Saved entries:
..........
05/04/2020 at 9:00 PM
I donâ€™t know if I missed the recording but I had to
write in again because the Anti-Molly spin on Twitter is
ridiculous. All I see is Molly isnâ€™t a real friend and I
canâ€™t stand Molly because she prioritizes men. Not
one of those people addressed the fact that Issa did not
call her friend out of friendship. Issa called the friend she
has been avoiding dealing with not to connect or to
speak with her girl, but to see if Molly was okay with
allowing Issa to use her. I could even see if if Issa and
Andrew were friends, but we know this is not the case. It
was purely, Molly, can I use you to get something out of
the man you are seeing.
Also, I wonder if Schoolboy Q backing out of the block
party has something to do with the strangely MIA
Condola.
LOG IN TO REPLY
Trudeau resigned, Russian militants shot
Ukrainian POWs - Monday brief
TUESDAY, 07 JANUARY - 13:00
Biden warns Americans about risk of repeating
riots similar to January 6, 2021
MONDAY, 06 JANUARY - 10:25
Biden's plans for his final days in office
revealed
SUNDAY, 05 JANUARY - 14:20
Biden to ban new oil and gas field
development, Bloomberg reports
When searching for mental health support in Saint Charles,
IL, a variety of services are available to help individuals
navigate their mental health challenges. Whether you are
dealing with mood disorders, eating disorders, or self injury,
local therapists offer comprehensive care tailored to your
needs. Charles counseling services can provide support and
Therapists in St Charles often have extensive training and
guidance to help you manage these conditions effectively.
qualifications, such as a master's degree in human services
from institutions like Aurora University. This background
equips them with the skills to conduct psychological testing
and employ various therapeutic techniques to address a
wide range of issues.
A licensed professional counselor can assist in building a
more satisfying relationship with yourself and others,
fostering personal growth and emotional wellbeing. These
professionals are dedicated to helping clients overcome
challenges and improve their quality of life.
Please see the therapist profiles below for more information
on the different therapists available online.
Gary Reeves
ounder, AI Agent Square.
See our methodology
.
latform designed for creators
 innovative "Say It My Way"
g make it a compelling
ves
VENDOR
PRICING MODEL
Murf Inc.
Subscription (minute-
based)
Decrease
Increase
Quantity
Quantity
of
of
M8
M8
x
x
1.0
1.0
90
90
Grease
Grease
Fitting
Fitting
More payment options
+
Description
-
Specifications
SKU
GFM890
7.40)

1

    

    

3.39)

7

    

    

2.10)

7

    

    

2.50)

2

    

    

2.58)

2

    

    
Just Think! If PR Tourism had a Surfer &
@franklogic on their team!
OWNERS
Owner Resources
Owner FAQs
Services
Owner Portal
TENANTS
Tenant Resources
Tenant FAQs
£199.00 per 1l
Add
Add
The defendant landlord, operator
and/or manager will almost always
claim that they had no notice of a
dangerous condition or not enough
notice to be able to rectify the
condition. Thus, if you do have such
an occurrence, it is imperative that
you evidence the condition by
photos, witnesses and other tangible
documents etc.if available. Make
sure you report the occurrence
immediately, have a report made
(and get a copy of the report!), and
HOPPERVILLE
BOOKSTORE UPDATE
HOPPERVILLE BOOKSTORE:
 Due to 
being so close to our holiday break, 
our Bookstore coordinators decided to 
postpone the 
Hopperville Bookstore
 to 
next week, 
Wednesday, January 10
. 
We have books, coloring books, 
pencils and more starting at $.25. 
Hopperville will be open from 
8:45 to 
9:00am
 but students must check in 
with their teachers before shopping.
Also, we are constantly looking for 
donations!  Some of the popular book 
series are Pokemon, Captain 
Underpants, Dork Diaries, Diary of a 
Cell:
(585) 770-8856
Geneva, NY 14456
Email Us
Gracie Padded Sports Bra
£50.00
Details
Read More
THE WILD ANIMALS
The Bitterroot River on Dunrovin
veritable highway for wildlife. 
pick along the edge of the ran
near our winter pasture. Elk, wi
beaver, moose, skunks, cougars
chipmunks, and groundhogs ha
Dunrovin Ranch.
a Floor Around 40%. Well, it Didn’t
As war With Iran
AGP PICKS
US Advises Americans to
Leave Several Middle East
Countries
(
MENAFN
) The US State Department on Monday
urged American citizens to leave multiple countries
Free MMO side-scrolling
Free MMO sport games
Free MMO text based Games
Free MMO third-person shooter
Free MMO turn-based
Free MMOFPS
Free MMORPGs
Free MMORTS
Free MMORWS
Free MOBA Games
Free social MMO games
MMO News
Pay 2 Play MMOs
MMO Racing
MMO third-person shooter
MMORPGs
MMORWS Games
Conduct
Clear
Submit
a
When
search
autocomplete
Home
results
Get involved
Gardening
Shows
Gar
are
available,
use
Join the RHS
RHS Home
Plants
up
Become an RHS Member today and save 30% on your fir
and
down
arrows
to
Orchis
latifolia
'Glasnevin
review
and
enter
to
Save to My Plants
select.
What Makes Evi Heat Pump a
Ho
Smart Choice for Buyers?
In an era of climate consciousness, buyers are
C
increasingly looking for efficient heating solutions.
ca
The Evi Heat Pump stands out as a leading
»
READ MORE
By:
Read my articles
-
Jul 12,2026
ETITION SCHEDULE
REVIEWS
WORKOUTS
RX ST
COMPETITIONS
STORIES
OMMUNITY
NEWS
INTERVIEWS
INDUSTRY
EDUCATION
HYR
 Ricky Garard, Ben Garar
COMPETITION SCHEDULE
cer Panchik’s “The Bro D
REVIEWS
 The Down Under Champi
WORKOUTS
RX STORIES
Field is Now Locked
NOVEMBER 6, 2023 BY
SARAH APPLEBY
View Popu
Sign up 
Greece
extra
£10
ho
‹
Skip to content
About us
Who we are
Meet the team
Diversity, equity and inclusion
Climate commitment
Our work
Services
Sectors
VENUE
..........
To do: Copy the lines word for word, beginning at the first line of the rows and stopping after the line that contains "needs. Charles counseling".

Response:
05/04/2020 at 9:00 PM
I donâ€™t know if I missed the recording but I had to
write in again because the Anti-Molly spin on Twitter is
ridiculous. All I see is Molly isnâ€™t a real friend and I
canâ€™t stand Molly because she prioritizes men. Not
one of those people addressed the fact that Issa did not
call her friend out of friendship. Issa called the friend she
has been avoiding dealing with not to connect or to
speak with her girl, but to see if Molly was okay with
allowing Issa to use her. I could even see if if Issa and
Andrew were friends, but we know this is not the case. It
was purely, Molly, can I use you to get something out of
the man you are seeing.
Also, I wonder if Schoolboy Q backing out of the block
party has something to do with the strangely MIA
Condola.
LOG IN TO REPLY
Trudeau resigned, Russian militants shot
Ukrainian POWs - Monday brief
TUESDAY, 07 JANUARY - 13:00
Biden warns Americans about risk of repeating
riots similar to January 6, 2021
MONDAY, 06 JANUARY - 10:25
Biden's plans for his final days in office
revealed
SUNDAY, 05 JANUARY - 14:20
Biden to ban new oil and gas field
development, Bloomberg reports
When searching for mental health support in Saint Charles,
IL, a variety of services are available to help individuals
navigate their mental health challenges. Whether you are
dealing with mood disorders, eating disorders, or self injury,
local therapists offer comprehensive care tailored to your
needs. Charles counseling services can provide support and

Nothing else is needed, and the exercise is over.